> _EXCERPTED DATA_
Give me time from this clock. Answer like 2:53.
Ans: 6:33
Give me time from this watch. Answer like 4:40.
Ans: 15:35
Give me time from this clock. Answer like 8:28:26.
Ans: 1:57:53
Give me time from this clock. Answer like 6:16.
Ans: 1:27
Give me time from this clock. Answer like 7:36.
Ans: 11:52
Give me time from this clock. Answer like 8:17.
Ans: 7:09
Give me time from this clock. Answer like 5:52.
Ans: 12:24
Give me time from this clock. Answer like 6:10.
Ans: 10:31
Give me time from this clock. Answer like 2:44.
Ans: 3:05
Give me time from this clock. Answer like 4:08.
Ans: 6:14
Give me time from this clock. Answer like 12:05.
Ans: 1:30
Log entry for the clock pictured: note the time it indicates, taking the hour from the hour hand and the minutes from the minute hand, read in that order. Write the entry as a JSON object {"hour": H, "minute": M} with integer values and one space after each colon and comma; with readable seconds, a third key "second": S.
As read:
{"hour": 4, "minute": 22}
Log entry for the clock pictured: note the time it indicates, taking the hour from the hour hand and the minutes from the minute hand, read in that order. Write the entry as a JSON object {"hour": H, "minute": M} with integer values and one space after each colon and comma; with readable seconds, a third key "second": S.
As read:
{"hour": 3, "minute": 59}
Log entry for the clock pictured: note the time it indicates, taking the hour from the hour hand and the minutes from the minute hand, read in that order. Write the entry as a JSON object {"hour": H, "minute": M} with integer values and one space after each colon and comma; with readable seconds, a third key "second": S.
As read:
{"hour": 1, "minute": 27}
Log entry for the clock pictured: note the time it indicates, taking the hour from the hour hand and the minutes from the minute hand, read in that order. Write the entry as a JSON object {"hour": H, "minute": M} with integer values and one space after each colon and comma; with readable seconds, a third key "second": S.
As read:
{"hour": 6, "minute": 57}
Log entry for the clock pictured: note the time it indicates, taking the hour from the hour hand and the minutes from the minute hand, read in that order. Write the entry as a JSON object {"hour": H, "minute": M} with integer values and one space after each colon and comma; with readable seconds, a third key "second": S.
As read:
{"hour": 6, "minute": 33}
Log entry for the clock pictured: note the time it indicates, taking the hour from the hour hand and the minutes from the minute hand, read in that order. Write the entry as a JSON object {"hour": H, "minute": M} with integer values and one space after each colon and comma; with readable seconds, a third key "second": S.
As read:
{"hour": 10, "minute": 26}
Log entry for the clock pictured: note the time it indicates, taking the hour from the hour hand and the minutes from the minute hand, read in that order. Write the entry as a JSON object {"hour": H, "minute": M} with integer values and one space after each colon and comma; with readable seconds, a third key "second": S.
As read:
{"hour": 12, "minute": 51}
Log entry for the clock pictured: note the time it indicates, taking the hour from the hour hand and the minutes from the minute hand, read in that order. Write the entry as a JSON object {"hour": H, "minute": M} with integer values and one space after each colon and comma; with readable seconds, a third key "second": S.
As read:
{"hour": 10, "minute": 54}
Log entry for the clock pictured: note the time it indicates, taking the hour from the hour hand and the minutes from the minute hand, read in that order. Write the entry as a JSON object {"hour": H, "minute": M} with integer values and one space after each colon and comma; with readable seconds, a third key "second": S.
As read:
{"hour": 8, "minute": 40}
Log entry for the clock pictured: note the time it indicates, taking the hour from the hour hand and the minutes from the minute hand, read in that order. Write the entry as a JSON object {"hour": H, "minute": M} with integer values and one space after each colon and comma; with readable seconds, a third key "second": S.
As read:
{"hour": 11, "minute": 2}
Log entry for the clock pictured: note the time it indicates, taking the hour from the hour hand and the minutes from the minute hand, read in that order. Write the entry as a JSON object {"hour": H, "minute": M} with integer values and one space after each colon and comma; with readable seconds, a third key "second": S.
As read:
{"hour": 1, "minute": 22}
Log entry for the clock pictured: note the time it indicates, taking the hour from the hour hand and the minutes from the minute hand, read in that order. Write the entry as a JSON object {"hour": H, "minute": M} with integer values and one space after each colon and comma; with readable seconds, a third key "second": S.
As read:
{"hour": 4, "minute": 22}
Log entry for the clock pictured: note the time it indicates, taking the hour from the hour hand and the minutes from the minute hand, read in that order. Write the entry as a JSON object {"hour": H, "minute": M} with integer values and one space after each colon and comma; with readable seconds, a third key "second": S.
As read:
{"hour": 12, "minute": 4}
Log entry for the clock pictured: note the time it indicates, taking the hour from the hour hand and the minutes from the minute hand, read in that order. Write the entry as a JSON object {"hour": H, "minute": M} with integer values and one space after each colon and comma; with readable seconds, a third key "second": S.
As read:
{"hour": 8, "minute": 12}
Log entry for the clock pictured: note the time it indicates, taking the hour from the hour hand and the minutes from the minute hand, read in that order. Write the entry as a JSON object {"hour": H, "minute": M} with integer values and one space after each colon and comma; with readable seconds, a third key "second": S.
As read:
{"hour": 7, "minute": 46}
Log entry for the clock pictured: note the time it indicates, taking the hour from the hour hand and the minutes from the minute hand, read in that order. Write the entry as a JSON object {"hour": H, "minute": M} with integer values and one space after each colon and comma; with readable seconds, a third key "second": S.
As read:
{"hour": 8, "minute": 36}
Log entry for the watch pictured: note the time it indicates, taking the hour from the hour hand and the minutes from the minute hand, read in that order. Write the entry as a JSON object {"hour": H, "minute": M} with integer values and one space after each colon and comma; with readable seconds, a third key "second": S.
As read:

> _TASK BRIEF_
Count the lines in the records above that contain the string "watch", and state only that count.

> _ANSWER_
2